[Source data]
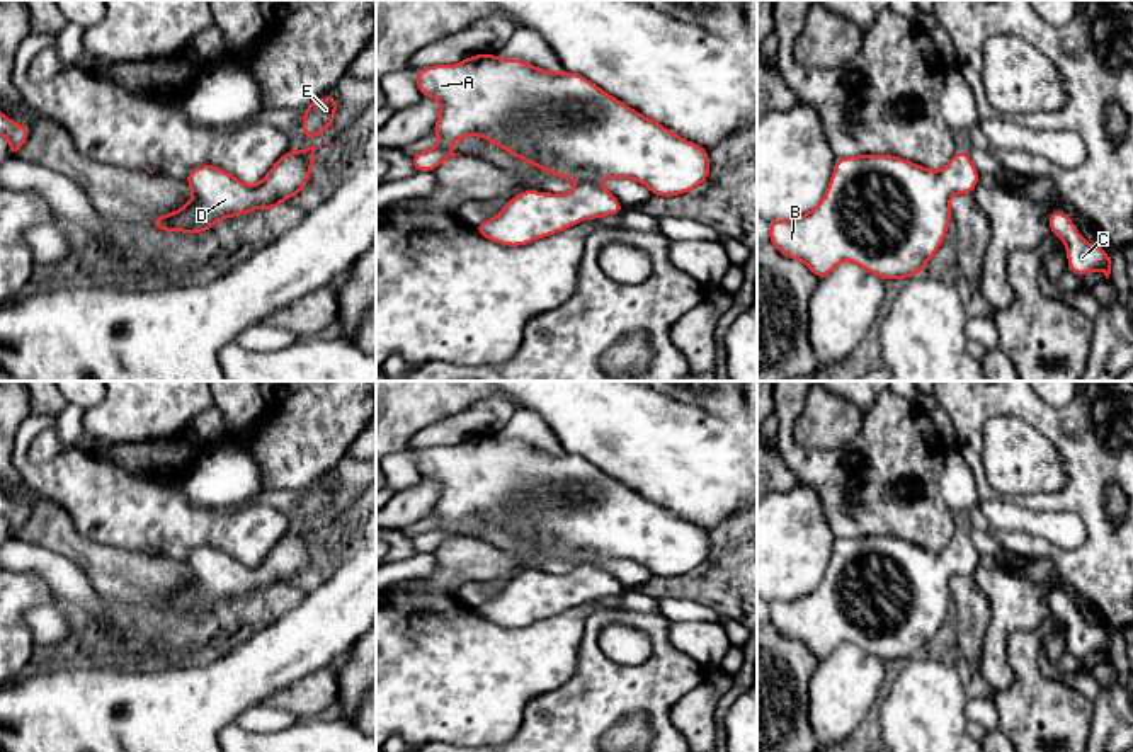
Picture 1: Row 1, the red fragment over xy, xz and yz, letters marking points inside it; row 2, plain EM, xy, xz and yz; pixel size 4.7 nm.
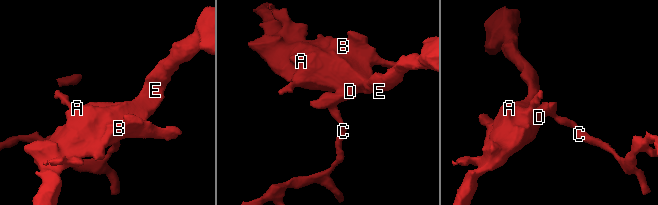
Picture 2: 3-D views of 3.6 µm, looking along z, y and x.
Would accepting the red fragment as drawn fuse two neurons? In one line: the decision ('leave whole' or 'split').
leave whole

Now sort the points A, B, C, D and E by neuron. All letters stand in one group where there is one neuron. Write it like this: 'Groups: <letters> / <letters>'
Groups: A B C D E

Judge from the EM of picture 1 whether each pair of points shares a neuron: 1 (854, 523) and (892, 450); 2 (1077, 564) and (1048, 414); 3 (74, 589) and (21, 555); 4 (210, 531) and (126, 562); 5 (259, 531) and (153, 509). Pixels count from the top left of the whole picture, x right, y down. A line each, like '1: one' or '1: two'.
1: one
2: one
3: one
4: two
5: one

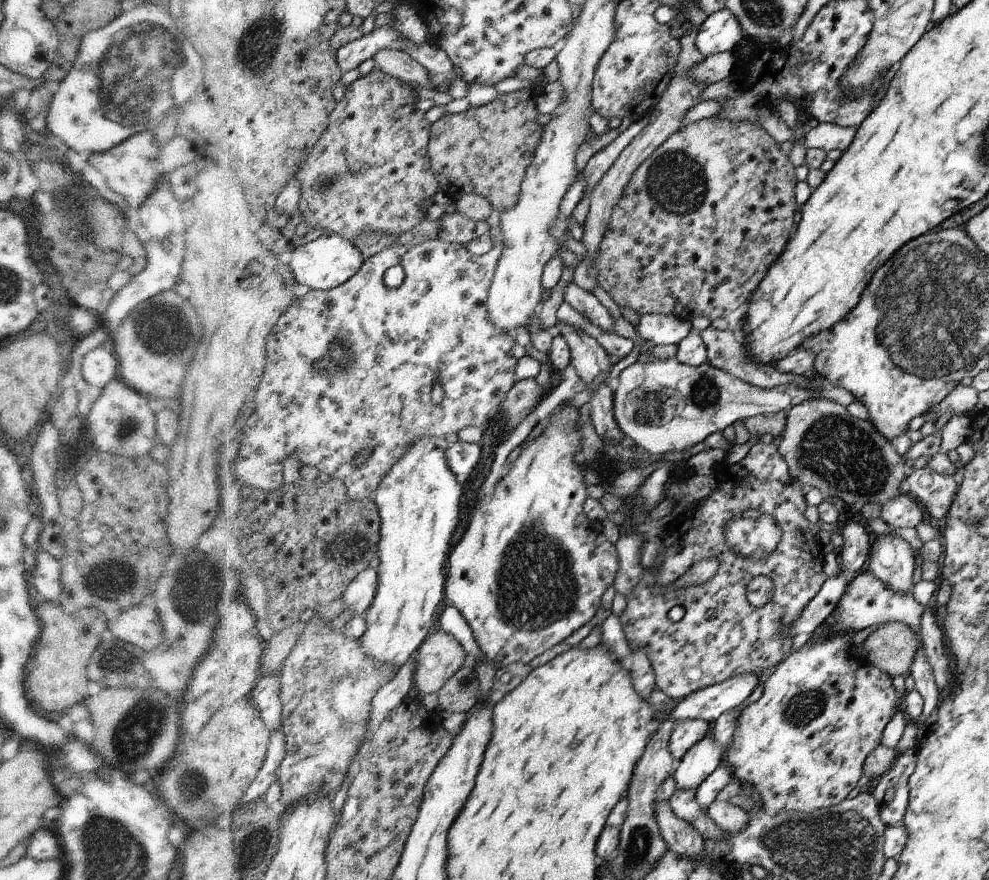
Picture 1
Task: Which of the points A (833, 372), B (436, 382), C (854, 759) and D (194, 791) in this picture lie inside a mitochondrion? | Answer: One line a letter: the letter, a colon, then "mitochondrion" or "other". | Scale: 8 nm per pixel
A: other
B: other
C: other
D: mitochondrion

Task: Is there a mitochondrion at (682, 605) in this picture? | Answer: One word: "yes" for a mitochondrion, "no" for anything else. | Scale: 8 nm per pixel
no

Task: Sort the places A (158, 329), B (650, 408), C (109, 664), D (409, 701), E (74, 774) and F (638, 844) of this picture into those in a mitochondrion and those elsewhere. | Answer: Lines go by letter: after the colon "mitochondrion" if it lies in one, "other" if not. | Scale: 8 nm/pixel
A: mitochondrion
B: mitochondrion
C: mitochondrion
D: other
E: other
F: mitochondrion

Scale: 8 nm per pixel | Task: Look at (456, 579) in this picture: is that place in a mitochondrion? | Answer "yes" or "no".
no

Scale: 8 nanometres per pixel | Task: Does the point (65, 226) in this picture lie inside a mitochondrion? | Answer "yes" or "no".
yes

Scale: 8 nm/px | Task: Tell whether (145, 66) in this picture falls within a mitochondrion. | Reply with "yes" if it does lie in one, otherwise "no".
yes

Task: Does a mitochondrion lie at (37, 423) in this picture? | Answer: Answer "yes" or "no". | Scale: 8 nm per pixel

[Directions for this task]:
Write out all of the data above exactly, without any of its pictures.

[Solved problem]:
Picture 1: Row 1, the red fragment over xy, xz and yz, letters marking points inside it; row 2, plain EM, xy, xz and yz; pixel size 4.7 nm.
Picture 2: 3-D views of 3.6 µm, looking along z, y and x.
Would accepting the red fragment as drawn fuse two neurons? In one line: the decision ('leave whole' or 'split').
leave whole

Now sort the points A, B, C, D and E by neuron. All letters stand in one group where there is one neuron. Write it like this: 'Groups: <letters> / <letters>'
Groups: A B C D E

Judge from the EM of picture 1 whether each pair of points shares a neuron: 1 (854, 523) and (892, 450); 2 (1077, 564) and (1048, 414); 3 (74, 589) and (21, 555); 4 (210, 531) and (126, 562); 5 (259, 531) and (153, 509). Pixels count from the top left of the whole picture, x right, y down. A line each, like '1: one' or '1: two'.
1: one
2: one
3: one
4: two
5: one

Picture 1
Task: Which of the points A (833, 372), B (436, 382), C (854, 759) and D (194, 791) in this picture lie inside a mitochondrion? | Answer: One line a letter: the letter, a colon, then "mitochondrion" or "other". | Scale: 8 nm per pixel
A: other
B: other
C: other
D: mitochondrion

Task: Is there a mitochondrion at (682, 605) in this picture? | Answer: One word: "yes" for a mitochondrion, "no" for anything else. | Scale: 8 nm per pixel
no

Task: Sort the places A (158, 329), B (650, 408), C (109, 664), D (409, 701), E (74, 774) and F (638, 844) of this picture into those in a mitochondrion and those elsewhere. | Answer: Lines go by letter: after the colon "mitochondrion" if it lies in one, "other" if not. | Scale: 8 nm/pixel
A: mitochondrion
B: mitochondrion
C: mitochondrion
D: other
E: other
F: mitochondrion

Scale: 8 nm per pixel | Task: Look at (456, 579) in this picture: is that place in a mitochondrion? | Answer "yes" or "no".
no

Scale: 8 nanometres per pixel | Task: Does the point (65, 226) in this picture lie inside a mitochondrion? | Answer "yes" or "no".
yes

Scale: 8 nm/px | Task: Tell whether (145, 66) in this picture falls within a mitochondrion. | Reply with "yes" if it does lie in one, otherwise "no".
yes

Task: Does a mitochondrion lie at (37, 423) in this picture? | Answer: Answer "yes" or "no". | Scale: 8 nm per pixel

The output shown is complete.